GINA: The Genetic Information Nondiscrimination Act (GINA) is federal legislation, passed into law on May 22, 2008, that makes it unlawful to discriminate against individuals on the basis of their genetic profiles in regard to health insurance and employment.

Heterozygous: Heterozygous refers to having inherited different forms of a particular gene from each parent. A heterozygous genotype stands in contrast to a homozygous genotype, where an individual inherits identical forms of a particular gene from each parent.

Inherited: An inherited trait is one that is genetically passed down through egg and sperm. Inherited traits are passed from parent to offspring according to the rules of Mendelian genetics. Many traits are not strictly determined by genes, but rather are influenced by both genes and environment

Microbiome: The microbiome is all of the genetic material found within an individual microbe such as a bacterium, fungal cell, or virus.

Molecular Profiling: Tumor molecular profiling is a process of analyzing and evaluating the expression of multiple genes and molecular structures within a tumor (ex DNA, RNA, proteins) in order to further characterize a tumor for the purpose of optimizing the prognosis, treatment and management of cancer.

Mutation: A mutation is a change in a DNA sequence that leads to protein loss or dysfunction. Mutations can be inherited but typically result from aging or exposures to some types of chemicals, radiation and viruses. Germ line mutations occur in the eggs and sperm and can be passed on to offspring, while somatic mutations occur in body cells and are not passed on.

Oncogene: An oncogene is a mutated gene that contributes to the development of a cancer. In their normal state, these genes regulate cell growth.

Pedigree: A pedigree is a genetic representation of a family tree that diagrams the inheritance of a trait or disease though several generations. The pedigree shows the relationships between family members and indicates which individuals have developed disease or carry the trait/s in question.

Personalized Medicine: Personalized medicine is a practice of using an individual's genetic profile to guide decisions made in regard to the prevention, diagnosis, and treatment of disease. Knowledge of a patient's genetic profile can help doctors select the proper medication or therapy and administer it using the proper dose or regimen. Personalized medicine is being advanced through data from the Human Genome Project.

Pharmacogenomics: Pharmacogenomics is a branch of pharmacology applies genetic traits in drug development. An important application of pharmacogenomics is in personalizing individual patient genetic variation with predicting drug responses.

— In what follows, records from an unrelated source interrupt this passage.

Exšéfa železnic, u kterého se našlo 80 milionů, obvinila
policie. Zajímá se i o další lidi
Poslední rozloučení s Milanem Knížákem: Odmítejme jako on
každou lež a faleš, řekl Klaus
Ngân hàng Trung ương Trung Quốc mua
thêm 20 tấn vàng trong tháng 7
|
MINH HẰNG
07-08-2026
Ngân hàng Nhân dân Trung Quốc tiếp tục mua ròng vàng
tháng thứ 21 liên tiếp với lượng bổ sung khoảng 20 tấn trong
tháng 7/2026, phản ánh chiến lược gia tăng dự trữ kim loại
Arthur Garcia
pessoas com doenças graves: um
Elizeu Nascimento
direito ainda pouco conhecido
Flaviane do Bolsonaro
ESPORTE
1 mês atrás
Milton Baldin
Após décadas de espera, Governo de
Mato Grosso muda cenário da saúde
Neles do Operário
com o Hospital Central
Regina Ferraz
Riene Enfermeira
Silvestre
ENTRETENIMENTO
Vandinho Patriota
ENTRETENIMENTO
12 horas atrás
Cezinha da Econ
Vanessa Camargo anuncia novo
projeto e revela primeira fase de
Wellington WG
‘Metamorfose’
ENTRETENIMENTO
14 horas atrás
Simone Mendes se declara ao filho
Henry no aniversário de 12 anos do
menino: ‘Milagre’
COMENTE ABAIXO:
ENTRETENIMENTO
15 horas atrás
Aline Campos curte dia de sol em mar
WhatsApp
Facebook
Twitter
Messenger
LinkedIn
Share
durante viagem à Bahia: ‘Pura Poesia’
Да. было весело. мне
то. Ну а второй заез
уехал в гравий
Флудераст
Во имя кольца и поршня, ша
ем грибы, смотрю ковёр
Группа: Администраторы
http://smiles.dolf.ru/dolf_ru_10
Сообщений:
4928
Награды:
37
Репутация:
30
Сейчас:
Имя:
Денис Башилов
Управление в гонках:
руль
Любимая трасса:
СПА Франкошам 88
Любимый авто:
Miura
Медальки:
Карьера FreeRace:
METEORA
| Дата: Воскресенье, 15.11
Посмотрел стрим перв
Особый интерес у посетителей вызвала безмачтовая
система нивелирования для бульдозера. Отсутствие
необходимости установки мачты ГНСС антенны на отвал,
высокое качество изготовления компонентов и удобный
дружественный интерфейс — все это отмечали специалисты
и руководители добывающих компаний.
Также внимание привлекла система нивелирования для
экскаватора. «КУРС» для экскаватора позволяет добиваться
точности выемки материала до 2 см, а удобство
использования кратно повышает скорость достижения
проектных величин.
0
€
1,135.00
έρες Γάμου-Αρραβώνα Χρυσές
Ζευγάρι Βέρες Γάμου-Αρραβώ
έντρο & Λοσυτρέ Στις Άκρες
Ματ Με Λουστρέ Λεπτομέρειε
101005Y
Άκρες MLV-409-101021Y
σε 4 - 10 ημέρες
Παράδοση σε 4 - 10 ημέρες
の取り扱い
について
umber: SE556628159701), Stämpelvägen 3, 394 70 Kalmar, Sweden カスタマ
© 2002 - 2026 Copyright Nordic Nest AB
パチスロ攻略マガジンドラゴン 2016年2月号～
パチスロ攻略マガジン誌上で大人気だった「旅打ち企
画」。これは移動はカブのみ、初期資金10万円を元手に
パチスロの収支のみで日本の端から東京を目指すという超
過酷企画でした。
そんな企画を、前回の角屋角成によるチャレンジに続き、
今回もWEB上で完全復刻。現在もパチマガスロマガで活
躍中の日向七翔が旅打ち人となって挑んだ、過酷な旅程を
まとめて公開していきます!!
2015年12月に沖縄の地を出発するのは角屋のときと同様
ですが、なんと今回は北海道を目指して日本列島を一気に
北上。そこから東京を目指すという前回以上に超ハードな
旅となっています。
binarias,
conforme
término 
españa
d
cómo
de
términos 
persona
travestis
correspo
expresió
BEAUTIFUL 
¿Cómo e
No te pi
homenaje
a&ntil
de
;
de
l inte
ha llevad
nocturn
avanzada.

Precision Medicine: Precision medicine is an approach to patient care that allows doctors to select treatments that are mostly likely to treat patients based on a genetic understanding of their disease including cancer. Therapeutic benefit is optimized by using genetic or molecular profiling of disease .

Risk: In the context of genetics, risk refers to the probability that an individual will be affected by a particular genetic disorder. Both genes and environment influence risk. An individual's risk may be higher because they inherit genes that cause or increase susceptibility to a disorder.

Somatic Cell: A somatic cell is any cell of the body except sperm and egg cells. Mutations in somatic cells can affect the individual, and are implicated in the development and treatment of cancer, but they are not passed on to offspring.

Susceptibility: Susceptibility is a condition of the body that increases the likelihood that the individual will develop a particular disease. Susceptibility may be highly influenced by family history and inherited traits but may also be influenced by a combination of genetic and environmental factors.

Tumor Suppressor Gene: Tumor suppressor genes provide the instructions to build proteins that are part of a biological system that regulate cell growth. The tumor suppressor proteins job is to keep cell growth regulated and in check. When the tumor suppressor gene is mutated, the tumor suppressor protein is unable to do its job, and, as a result, unregulated and uncontrolled cell growth may occur, which increases the susceptibility of developing cancer.